As to his career in weed, Rosillo now has his own company: Hemp Americana. “The energy to grow the horn of finance has been very hard,” he said. “Even though I surround myself with experts. Sometimes I do not understand what they are talking about. Medical marijuana is just a name. To make it look good. It’s the same marijuana.
“There’s no medical or non-medical—as long as the marijuana is not grown with pesticides, that it’s kind of organic. The field of marijuana has developed incredibly.
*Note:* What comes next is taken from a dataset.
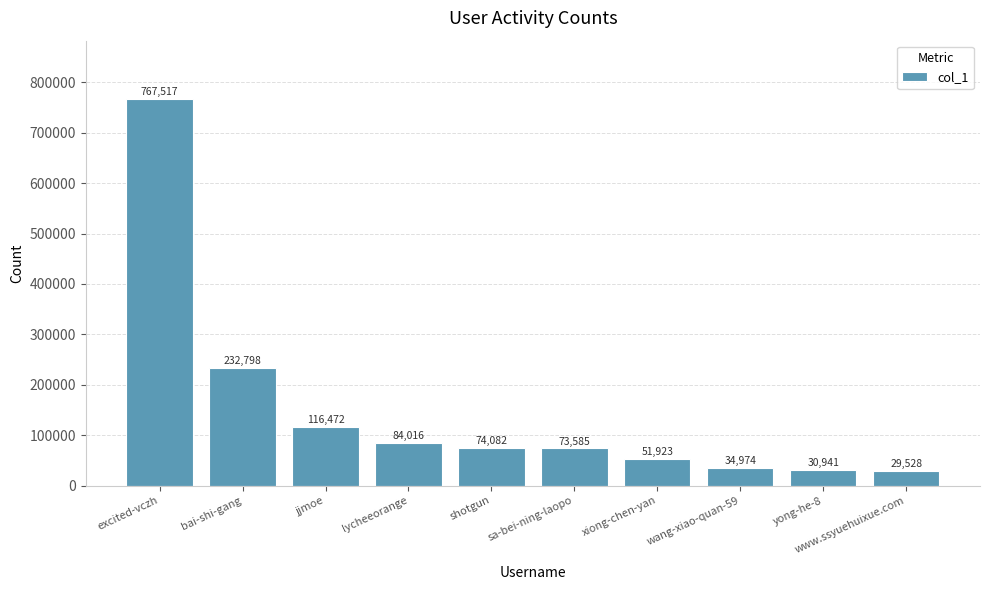

What is the value of the 6th bar from the left?

73585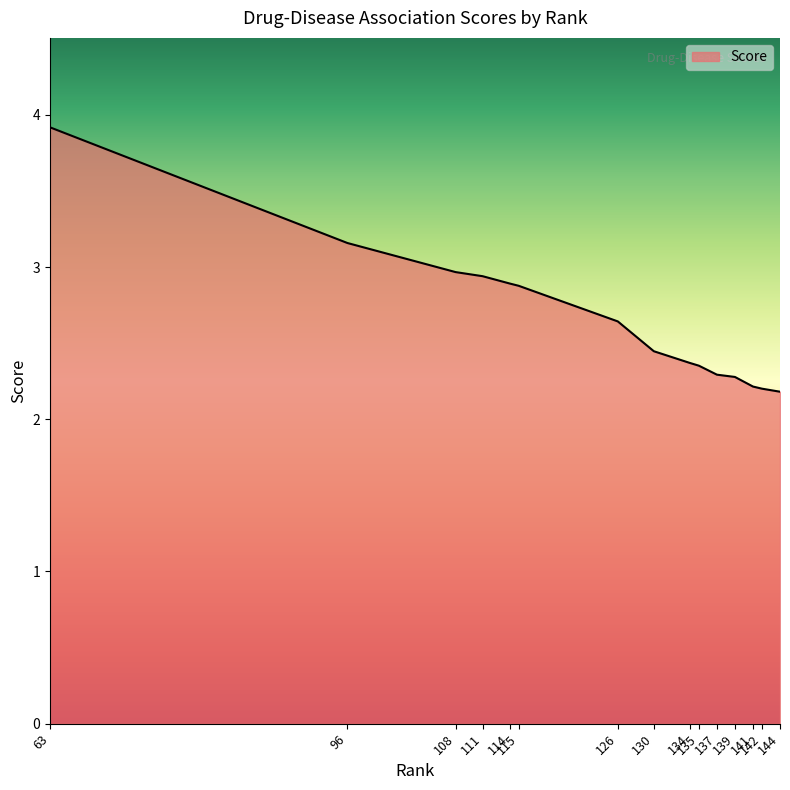

What is the greatest value displayed?

3.9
You can get a marijuana to go to sleep… another one to get up… one to get hungry… another one not to eat.
“The point is that we are a federal company, regulated by the feds," Rosillo said. “Right now there is a chance that [Andrew] Cuomo [the New York governor] might legalize it. [Cynthia] Nixon [Cuomo’s election primary rival] has said it has to be legalized.”
There have recently been further moves towards decriminalization in New York. “It’s piecemeal, one little bit at a time, Rosillo said. “Now they won’t arrest anybody.”
So what will they do to users? Fine them?
“Nothing. They won’t do anything.”
How is Salvador Rosillo affected?
“I just want to validate my position in the marijuana movement," he said.
And just what is his position?
“In the marijuana movement I was the provider for the club. And the other half was Dana Beal.” Rosillo handled the high end, which was a tougher market. “But I found providers on the West Coast and I had the best weed possible man, you know. So I was successful in the end at providing."
And he plans to continue doing just that. “I have a company selling oils. It’s a subsidiary of Hemp Americana. We launch next May.”